Libéralisme économique pratiqué au Canada
L’exercice du libéralisme économique pratiqué au Canada s’appuie sur une conception du problème économique et de sa solution que nous pouvons retracer dans l’histoire. En effet, la théorie économique qui préconise les libertés individuelles dans l’organisation économique se fonde sur l’économie politique classique née au XVIIIe siècle. C’est la croyance en un ordre naturel qui caractérise avant tout cette pensée.
François Quesnay (1694-1774), économiste et médecin français et les physiocrates croyaient que la vie économique fonctionnait comme une machine ou plutôt un organisme vivant. Les physiocrates fondèrent l’économie politique. Ils réclamaient la soumission aux lois naturelles qui régissent les phénomènes économiques. Adam Smith (1723-1790) poursuit cette idée et préconise le “laisser-faire économique”. Le libéralisme économique s’appuie donc sur l’idée d’équilibre naturel dans le fonctionnement de l’économie. Il énonce une série de principes: la liberté de l’entreprise, la propriété privée des moyens de production, la liberté de travail, la non-intervention de l’État dans le fonctionnement de l’économie.
L’intervention de l’État et le libéralisme économique
Au fait, aujourd’hui l’État intervient dans la distribution des revenus par la taxation et les revenus de transfert. Les syndicats sont considérés comme partenaires sociaux importants. De nombreuses lois essaient de favoriser les plus démunis. Telles que le contrôle des loyers, le salaire minimum, réglementation sur les conditions de travail, etc. De plus, de nos jours l’État concurrence l’entreprise privée. Il s’y substitue en fait dans certains domaines. On emprunte du socialisme la prestation par l’État de certains services jugés essentiels pour le développement social et culturel.
Au Canada et au Québec, le gouvernement prend en charge les secteurs jugés stratégiques pour le développement économique. Par exemple, la nationalisation de l’industrie d’électricité au Québec, en 1962, s’inspire de cette idée. L’entreprise étatique Hydro-Québec s’est avérée un moteur du développement de l’économie québécoise. Il en est de même pour l’industrie sidérurgique.

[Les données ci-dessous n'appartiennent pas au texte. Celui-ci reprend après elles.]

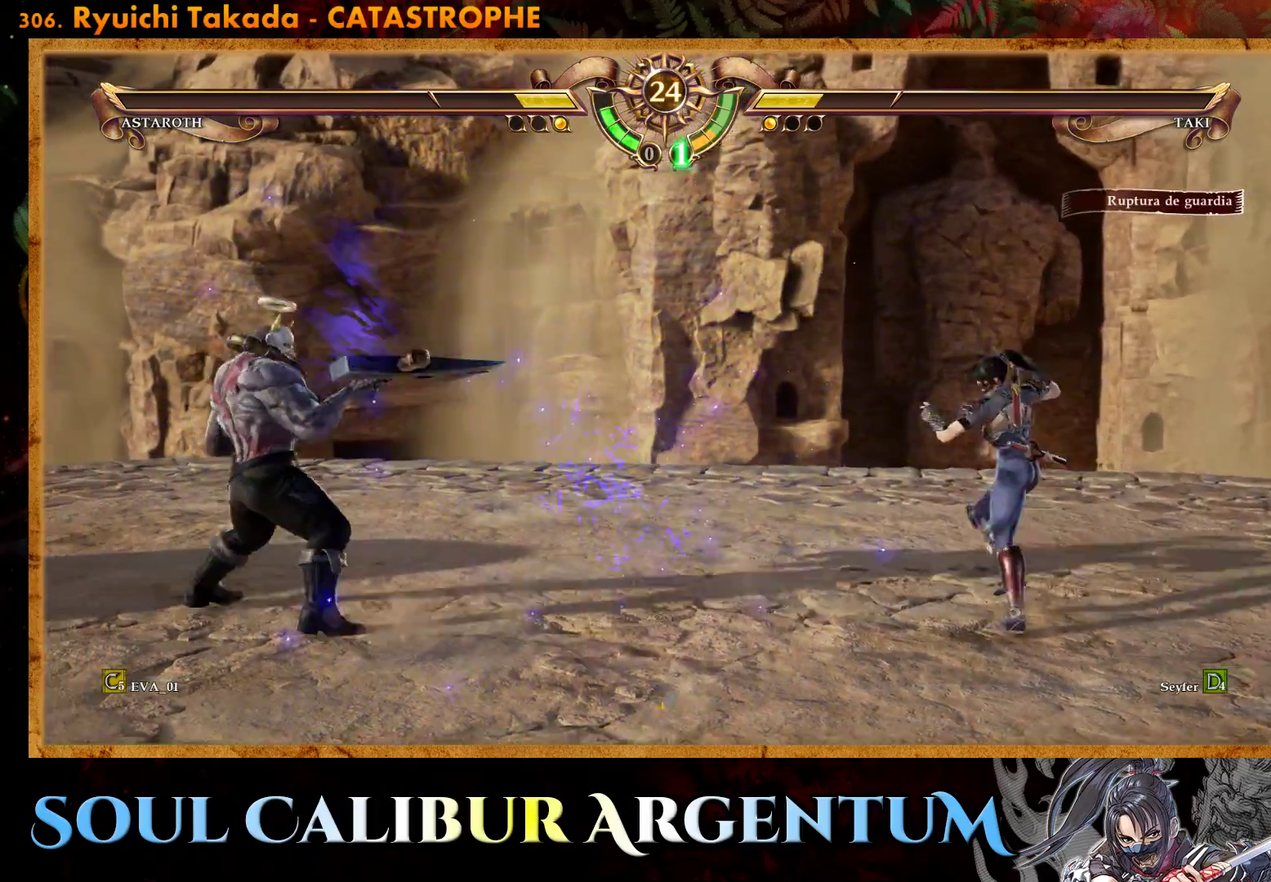
{"buttons": ["CIRCLE", "DPAD_LEFT"], "right_stick": "center", "events": [[33, "CIRCLE", "up"], [233, "CIRCLE", "down"], [417, "CIRCLE", "up"], [500, "CIRCLE", "down"]]}
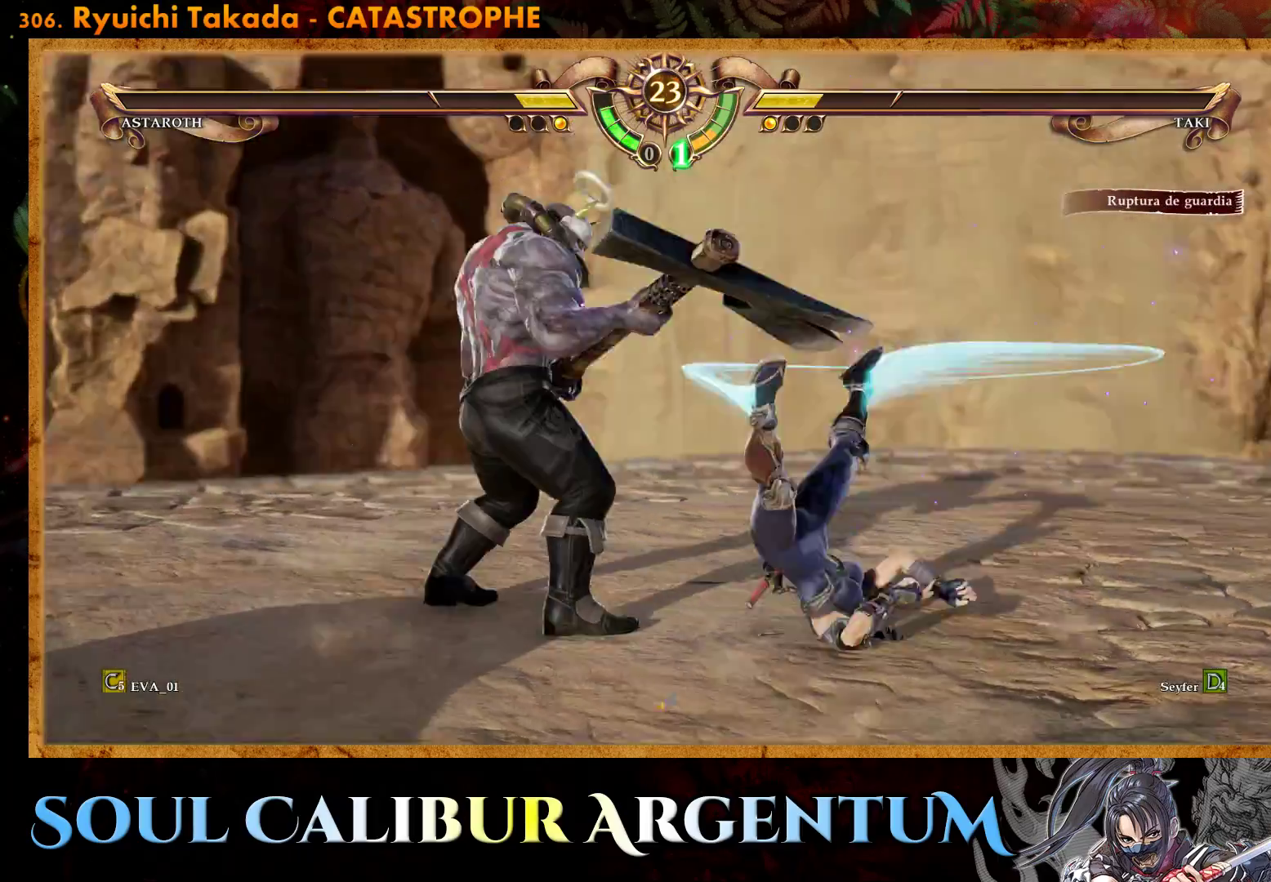
{"buttons": ["CROSS"], "right_stick": "center", "events": [[67, "CIRCLE", "up"], [150, "DPAD_LEFT", "up"], [183, "CROSS", "down"]]}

Nous retrouvons donc l’État comme producteur des services essentiels. Tels la santé, l’éducation, le transport urbain. Même producteur dans secteurs rentables, comme l’électricité ou le pétrole.
De plus, l’État intervient dans l’allocation des ressources en établissant des lois cadres comme c’est le cas pour l’agriculture au Québec. Il en résulte que le principe de la propriété privée des moyens de production n’est pas remis en question, mais l’État influence l’économie à maints égards par ses politiques et son contrôle dans plusieurs sphères.